O'Donnell also called on London's Mayor, Ken Livingstone, to make up his mind about whether the proposed daily entry fee to the capital for cars over 225g/km was a congestion charge or a green tax.

The head of BMW in the UK pointed out that Transport for London's own research showed annual pollution reduction from the new charges would equate to the equivalent of just three hours of Heathrow aircraft emissions, or 8100 tonnes of carbon.

Citing "the People's Republic of Richmond's" ludicrous £500 levy for parking two Band G cars and Nottingham's £350 parking tax, O'Donnell said: "The Government must stamp on this regional tax spree by out-of-control councils and restore respect for CO2 tax planning, lead from the front and put petty local politicians back in their boxes.
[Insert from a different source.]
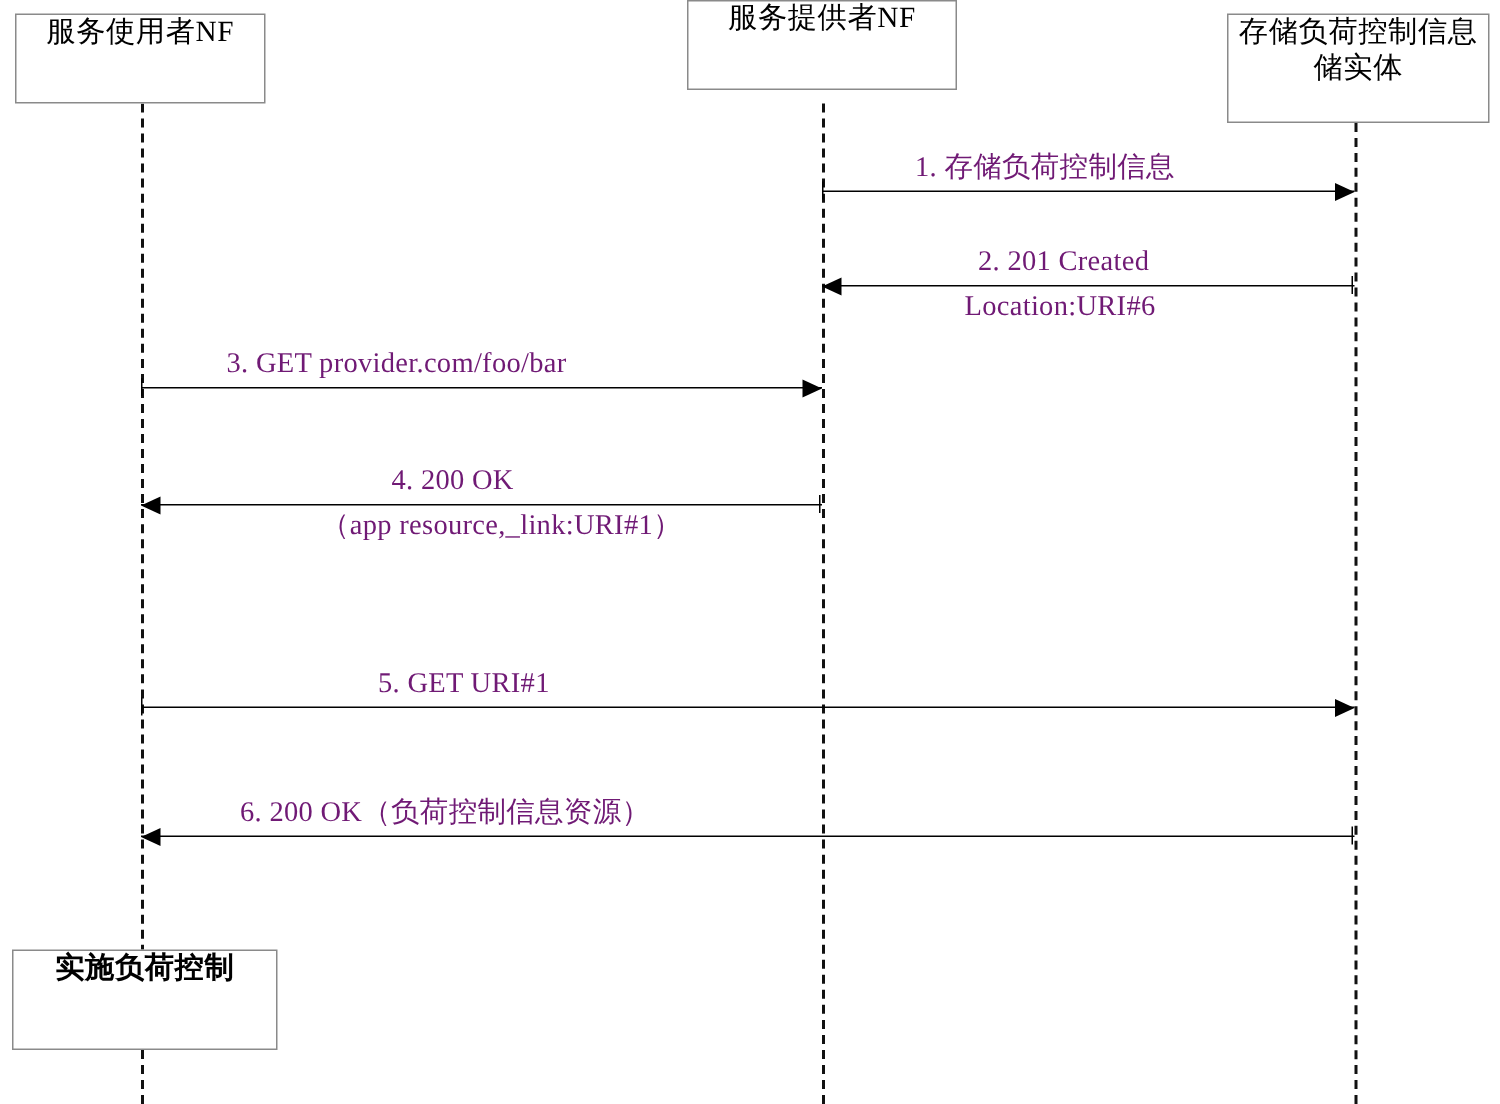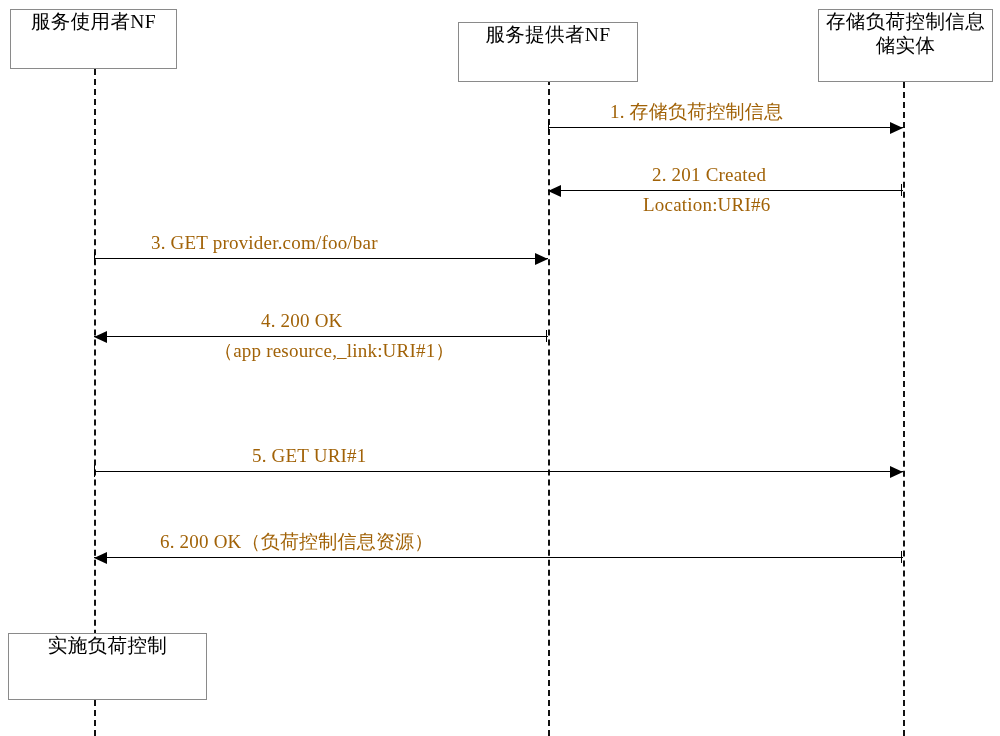"服务提供者NF" div.node-box { top: 22px -> 0 }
They must get a grip on tax anarchy."

While praising Prime Minister Gordon Brown for providing incentives to drive greener cars, O'Donnell argued that punitive taxing of larger cars out of existence threatened the survival of Jaguar and Land Rover.

He added that, by enforcing the demise of larger cars, the Government threatened to slow down the development of safety and efficiency technology, which percolates down from top-end models to mainstream products and a wider audience.

Praising BMW's Efficient Dynamics features he said that, since September, 95% of BMW's UK model portfolio has been below the 225g/km level and sub-140g/km rated cars will account for 42% of the brand's sales next year.

O'Donnell revealed that BMW's product programme will include a new X6 crossover and the 4x4 X1, while a four-door saloon/coupe will be based on the CS concept car. He also said that work has started on the "Progressive Activity Sedan".